====== DATASET RECORDS
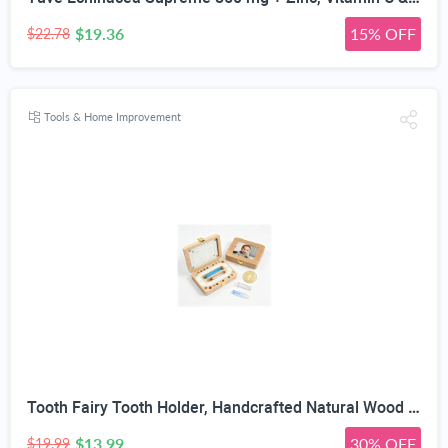
$19.36
15% OFF
$22.78
Tools & Home Improvement
Tooth Fairy Tooth Holder, Handcrafted Natural Wood Storage Box with Fairy Gold Coin, Ideal for Baby Teeth Umbilical Cord Lanugo, Odorless Non-Toxic Keepsake Organizer for Lost Teeth (Large)
$13.99
30% OFF
$19.99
============
### PROBLEM STATEMENT
Print each of the records above exactly as written, leaving no picture in the copy.

### FINISHED TASK
$19.36
15% OFF
$22.78
Tools & Home Improvement
Tooth Fairy Tooth Holder, Handcrafted Natural Wood Storage Box with Fairy Gold Coin, Ideal for Baby Teeth Umbilical Cord Lanugo, Odorless Non-Toxic Keepsake Organizer for Lost Teeth (Large)
$13.99
30% OFF
$19.99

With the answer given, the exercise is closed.